Text passage:
All this with just a few clicks, and available from the software you already own…no need to go out and buy a separate vocabulary guide!

* How come I don’t have the Vocabulary Lists feature? Vocabulary Lists are part of the Original Languages Addin, included in the following Logos 3 collections: Original Languages Library, Scholar’s Library, Scholar’s Library: Silver, and Scholar’s Library: Gold. If you own the Original Languages Addin as part of an older collection but have not updated to Libronix DLS v3.0 or greater, you can get Vocabulary Lists for free: open Libronix DLS and click Tools | Libronix Update. If you own a collection like Bible Study Library or don’t own a base collection, you can get the Original Languages Addin by upgrading to a Logos 3 collection that includes the addin or purchasing it individually.


  1. What’s the minimum version of Logos that you must have to perform this?
    I tried, I have Leadership Library, and couldn’t find the “vocabulary” option in the drop-down.

Records supplied:

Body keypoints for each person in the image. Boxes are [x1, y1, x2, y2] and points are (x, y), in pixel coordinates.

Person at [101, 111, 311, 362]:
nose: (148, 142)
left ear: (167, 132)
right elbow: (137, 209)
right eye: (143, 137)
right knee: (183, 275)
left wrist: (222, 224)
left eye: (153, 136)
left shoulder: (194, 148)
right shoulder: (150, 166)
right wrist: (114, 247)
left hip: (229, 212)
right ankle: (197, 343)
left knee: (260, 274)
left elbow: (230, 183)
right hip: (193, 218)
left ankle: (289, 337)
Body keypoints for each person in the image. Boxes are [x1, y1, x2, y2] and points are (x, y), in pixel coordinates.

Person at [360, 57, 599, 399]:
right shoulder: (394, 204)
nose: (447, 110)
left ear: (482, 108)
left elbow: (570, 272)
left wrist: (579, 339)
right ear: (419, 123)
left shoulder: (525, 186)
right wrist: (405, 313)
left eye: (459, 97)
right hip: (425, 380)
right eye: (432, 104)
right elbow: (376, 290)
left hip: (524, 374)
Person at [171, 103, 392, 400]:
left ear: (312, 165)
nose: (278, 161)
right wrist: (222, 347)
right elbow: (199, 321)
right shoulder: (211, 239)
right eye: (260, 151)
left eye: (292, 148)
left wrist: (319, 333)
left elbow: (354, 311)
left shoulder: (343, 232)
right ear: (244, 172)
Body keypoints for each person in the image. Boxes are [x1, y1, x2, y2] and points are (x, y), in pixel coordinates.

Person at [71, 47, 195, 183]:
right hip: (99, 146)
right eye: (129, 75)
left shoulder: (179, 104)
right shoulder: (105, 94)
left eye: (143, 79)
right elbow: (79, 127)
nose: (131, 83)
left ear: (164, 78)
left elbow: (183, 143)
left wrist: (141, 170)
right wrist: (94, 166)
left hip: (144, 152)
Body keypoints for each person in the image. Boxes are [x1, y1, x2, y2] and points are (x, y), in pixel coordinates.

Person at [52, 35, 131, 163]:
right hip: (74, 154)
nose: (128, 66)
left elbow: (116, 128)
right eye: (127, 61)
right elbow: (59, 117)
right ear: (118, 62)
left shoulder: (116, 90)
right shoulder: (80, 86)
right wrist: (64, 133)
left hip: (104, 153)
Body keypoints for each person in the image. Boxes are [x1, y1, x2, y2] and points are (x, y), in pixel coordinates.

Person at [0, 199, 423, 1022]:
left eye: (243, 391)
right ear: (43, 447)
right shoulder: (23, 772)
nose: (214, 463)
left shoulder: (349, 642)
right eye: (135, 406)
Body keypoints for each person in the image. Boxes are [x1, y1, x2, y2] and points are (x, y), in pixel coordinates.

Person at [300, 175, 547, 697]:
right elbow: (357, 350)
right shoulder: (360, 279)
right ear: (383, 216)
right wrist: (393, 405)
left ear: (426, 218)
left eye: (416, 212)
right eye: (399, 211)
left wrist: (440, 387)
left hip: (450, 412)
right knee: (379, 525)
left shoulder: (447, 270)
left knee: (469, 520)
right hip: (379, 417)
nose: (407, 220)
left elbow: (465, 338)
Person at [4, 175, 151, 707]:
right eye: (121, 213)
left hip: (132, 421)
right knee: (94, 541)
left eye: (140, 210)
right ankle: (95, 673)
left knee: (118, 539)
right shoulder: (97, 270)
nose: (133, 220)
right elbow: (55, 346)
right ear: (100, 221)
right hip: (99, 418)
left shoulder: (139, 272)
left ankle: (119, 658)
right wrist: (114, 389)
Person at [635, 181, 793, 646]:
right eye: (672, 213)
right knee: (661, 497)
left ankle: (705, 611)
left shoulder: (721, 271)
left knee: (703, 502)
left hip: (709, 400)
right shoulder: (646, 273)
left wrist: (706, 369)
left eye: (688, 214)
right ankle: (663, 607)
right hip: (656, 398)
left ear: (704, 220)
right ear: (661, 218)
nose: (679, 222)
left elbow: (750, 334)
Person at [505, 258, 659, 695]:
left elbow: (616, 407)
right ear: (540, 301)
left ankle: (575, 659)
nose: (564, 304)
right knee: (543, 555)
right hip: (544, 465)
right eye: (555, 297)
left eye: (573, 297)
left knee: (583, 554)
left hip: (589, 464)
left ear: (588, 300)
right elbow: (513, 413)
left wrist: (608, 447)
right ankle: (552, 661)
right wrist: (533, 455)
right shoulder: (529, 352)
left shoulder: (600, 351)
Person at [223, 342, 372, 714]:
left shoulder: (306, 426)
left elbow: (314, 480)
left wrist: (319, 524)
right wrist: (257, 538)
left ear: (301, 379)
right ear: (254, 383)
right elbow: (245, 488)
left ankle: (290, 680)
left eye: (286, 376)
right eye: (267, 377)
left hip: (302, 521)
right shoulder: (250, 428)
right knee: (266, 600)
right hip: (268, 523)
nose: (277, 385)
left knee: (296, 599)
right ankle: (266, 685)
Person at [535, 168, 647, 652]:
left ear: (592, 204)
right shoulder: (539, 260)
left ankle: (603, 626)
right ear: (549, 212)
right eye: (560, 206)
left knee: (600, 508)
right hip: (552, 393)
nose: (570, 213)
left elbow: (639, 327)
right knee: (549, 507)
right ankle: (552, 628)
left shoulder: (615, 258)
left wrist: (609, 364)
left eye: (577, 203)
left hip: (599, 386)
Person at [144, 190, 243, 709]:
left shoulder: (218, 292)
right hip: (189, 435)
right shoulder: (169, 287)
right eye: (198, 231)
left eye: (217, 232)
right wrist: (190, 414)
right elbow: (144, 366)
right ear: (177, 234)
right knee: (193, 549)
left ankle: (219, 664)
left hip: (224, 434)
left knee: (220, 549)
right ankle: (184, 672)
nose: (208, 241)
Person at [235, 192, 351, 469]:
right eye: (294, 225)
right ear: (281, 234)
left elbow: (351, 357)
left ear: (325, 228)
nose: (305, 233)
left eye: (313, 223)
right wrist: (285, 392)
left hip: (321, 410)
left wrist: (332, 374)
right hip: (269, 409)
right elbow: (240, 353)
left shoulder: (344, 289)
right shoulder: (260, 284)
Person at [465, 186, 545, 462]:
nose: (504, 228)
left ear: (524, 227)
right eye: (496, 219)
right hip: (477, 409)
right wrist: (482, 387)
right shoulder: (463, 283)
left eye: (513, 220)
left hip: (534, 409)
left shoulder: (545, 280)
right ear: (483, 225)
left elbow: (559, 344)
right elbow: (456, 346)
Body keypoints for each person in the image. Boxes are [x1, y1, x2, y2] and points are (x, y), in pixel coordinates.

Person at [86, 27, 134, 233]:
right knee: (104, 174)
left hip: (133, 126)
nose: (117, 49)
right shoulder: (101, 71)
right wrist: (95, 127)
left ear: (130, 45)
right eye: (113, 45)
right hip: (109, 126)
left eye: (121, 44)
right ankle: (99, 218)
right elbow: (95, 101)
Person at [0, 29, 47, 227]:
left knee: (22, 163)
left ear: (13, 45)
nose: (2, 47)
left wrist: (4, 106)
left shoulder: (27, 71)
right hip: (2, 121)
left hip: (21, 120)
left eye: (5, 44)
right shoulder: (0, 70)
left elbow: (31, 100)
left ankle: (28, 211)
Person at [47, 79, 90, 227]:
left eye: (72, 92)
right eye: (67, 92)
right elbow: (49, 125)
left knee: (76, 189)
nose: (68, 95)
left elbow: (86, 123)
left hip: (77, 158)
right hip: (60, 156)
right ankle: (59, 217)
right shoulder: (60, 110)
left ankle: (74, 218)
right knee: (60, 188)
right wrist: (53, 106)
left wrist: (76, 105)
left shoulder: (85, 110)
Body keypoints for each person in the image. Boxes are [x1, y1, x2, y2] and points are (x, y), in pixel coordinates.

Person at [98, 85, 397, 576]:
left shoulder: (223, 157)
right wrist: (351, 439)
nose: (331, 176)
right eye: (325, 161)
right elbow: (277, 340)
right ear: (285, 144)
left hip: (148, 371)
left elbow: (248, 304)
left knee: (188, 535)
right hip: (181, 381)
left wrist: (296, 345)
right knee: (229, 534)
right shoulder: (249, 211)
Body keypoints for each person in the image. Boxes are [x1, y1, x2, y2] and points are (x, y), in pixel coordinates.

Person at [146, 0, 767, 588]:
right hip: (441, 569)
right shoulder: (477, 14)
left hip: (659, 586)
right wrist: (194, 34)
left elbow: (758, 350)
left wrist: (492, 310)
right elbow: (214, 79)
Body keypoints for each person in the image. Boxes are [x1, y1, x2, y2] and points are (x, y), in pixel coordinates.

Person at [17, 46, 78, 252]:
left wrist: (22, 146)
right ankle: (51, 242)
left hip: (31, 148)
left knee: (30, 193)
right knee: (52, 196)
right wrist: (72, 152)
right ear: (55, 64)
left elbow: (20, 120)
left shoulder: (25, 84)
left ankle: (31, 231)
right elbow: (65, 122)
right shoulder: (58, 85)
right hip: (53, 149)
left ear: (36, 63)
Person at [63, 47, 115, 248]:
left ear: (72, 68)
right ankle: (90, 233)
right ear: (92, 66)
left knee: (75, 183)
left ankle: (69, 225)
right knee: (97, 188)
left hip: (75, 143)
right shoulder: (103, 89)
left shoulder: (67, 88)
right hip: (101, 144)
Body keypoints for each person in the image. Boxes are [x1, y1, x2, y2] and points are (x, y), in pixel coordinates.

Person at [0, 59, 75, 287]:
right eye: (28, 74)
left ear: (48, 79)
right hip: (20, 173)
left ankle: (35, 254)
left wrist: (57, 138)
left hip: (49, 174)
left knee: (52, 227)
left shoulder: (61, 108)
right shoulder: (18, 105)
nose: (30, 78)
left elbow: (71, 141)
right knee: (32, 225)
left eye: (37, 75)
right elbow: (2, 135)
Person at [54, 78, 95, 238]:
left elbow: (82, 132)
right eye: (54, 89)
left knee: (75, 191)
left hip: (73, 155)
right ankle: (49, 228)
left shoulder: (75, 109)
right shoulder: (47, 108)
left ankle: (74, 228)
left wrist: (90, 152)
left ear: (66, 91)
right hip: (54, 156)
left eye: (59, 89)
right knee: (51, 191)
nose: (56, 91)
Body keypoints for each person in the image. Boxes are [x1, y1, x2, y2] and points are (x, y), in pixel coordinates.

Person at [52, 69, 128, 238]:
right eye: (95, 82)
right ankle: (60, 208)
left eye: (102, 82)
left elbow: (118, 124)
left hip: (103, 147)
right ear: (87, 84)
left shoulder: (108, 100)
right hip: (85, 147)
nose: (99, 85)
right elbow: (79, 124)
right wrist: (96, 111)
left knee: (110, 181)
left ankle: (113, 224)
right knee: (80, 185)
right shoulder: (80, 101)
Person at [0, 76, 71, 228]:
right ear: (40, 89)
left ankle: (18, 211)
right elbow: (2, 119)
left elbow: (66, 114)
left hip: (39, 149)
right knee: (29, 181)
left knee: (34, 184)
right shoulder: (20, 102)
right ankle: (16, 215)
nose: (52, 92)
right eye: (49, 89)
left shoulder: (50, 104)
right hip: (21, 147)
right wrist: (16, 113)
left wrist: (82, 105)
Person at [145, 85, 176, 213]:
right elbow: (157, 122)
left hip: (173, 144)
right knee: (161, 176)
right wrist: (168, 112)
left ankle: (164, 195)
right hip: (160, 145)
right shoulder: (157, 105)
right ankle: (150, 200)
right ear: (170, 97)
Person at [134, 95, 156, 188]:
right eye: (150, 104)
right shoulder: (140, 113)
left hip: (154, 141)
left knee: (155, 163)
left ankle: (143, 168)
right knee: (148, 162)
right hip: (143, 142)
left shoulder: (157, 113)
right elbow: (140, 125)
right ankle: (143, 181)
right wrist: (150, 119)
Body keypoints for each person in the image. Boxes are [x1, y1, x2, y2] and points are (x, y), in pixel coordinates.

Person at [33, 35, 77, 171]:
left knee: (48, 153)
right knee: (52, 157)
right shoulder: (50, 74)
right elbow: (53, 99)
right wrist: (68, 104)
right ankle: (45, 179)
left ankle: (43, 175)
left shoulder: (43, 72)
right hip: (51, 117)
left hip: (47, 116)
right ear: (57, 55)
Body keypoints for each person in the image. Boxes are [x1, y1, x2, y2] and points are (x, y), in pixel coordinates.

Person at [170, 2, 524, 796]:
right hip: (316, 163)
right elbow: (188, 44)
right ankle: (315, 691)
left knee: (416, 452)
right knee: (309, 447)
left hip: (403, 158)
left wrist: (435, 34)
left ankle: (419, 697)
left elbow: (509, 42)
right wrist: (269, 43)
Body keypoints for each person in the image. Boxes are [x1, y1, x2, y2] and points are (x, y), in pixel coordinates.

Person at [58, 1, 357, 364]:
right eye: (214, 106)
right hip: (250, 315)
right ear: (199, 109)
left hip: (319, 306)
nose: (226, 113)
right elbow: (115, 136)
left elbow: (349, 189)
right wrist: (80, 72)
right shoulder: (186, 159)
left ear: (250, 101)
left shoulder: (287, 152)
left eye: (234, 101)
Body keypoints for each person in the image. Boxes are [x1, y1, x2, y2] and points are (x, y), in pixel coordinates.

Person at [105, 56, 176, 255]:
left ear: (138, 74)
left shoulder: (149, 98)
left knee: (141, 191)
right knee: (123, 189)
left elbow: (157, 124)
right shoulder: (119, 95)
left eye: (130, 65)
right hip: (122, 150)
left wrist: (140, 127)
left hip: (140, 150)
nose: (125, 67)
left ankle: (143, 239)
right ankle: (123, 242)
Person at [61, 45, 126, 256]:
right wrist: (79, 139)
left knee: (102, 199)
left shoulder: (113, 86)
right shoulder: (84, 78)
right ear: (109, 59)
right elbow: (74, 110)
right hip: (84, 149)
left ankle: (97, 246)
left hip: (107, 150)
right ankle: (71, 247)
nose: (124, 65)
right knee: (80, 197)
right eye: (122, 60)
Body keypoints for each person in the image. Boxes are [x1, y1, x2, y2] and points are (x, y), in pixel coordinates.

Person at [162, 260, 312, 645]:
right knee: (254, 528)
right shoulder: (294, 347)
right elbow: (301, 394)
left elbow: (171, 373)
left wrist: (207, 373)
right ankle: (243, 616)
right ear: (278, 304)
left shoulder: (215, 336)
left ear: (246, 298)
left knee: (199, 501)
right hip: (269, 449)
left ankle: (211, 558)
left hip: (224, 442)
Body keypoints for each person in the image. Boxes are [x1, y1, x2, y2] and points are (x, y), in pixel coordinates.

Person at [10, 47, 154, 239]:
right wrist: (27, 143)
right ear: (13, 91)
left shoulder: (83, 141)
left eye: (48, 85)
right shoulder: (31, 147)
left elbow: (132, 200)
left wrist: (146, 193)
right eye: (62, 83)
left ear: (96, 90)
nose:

Task requirements:
(1) Sum up the text on Vocabulary Lists in three sentences.
(2) Repeat the text on Vocabulary Lists word for word, from "All this with" up to and including "purchasing it individually.".

Numbered responses:
(1) Vocabulary Lists are part of the Original Languages Addin, which comes in four Logos 3 collections: Original Languages Library, Scholar's Library, Scholar's Library: Silver, and Scholar's Library: Gold. If you own the addin through an older collection but haven't updated to Libronix DLS v3.0 or greater, you can get the feature free through Tools | Libronix Update. Otherwise, you can upgrade to a Logos 3 collection that includes the addin or buy it on its own, and one reader with Leadership Library asks what minimum version of Logos is needed and says the "vocabulary" option wasn't in the drop-down.

(2)
All this with just a few clicks, and available from the software you already own…no need to go out and buy a separate vocabulary guide!

* How come I don’t have the Vocabulary Lists feature? Vocabulary Lists are part of the Original Languages Addin, included in the following Logos 3 collections: Original Languages Library, Scholar’s Library, Scholar’s Library: Silver, and Scholar’s Library: Gold. If you own the Original Languages Addin as part of an older collection but have not updated to Libronix DLS v3.0 or greater, you can get Vocabulary Lists for free: open Libronix DLS and click Tools | Libronix Update. If you own a collection like Bible Study Library or don’t own a base collection, you can get the Original Languages Addin by upgrading to a Logos 3 collection that includes the addin or purchasing it individually.